Task description
Write out the Cuba protest text again, starting with "Such protests are" and going on through "own Ted Trimpa.", and swap every "Colorado" for "Florida".

Dozens of people have been arrested in Cuba as communist thugs crack down on the island’s biggest protest in decades.

Such protests are exceedingly rare, so pressure is building on Democrats to back aggressive moves against the Cuban government.

That might be easier said than done for more than a few liberals.

On the one hand, socialists like U.S. Sen. Bernie Sanders have spent the better part of the last several decades praising Cuba’s communist dictatorship.

But what about elected Democrats in Colorado? You know, the so-called moderates?

Surely they too haven’t spent their time in office devising new ways to finance and enable the worst human rights abuser in the Western Hemisphere?

To truly understand Colorado Democrats’ long history of enabling the communists in Cuba, one has to go all the way back to a pro-Castro regime PR campaign launched by Colorado’s very own Ted Trimpa.

Provided data
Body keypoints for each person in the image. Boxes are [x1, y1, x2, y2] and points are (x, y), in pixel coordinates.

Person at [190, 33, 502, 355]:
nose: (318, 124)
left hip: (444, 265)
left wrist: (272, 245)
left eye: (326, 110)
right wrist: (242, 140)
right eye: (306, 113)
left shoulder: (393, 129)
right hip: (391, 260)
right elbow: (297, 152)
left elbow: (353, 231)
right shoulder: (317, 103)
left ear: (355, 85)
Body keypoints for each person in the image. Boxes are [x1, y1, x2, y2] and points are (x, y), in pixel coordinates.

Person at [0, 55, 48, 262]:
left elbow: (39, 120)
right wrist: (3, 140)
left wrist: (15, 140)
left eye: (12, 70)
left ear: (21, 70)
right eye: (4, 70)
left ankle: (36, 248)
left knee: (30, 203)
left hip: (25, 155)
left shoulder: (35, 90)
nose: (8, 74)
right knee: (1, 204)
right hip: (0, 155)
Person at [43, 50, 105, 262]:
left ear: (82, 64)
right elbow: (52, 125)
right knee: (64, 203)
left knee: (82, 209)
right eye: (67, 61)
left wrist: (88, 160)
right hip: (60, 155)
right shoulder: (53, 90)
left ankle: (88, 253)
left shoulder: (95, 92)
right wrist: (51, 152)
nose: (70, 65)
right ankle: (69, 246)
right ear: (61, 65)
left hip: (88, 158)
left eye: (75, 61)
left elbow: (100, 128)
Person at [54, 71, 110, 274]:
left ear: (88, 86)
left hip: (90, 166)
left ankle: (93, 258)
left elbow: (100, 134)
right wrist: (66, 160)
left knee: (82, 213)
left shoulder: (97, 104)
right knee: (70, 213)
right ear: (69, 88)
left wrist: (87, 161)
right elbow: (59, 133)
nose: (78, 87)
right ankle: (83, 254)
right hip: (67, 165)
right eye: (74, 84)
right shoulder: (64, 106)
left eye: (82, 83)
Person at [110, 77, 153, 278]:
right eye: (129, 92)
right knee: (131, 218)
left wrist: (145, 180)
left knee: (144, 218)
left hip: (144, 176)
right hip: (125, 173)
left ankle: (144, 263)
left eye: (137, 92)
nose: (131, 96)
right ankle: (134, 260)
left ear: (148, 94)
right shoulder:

Solution for this problem
Such protests are exceedingly rare, so pressure is building on Democrats to back aggressive moves against the Cuban government.

That might be easier said than done for more than a few liberals.

On the one hand, socialists like U.S. Sen. Bernie Sanders have spent the better part of the last several decades praising Cuba’s communist dictatorship.

But what about elected Democrats in Florida? You know, the so-called moderates?

Surely they too haven’t spent their time in office devising new ways to finance and enable the worst human rights abuser in the Western Hemisphere?

To truly understand Florida Democrats’ long history of enabling the communists in Cuba, one has to go all the way back to a pro-Castro regime PR campaign launched by Florida’s very own Ted Trimpa.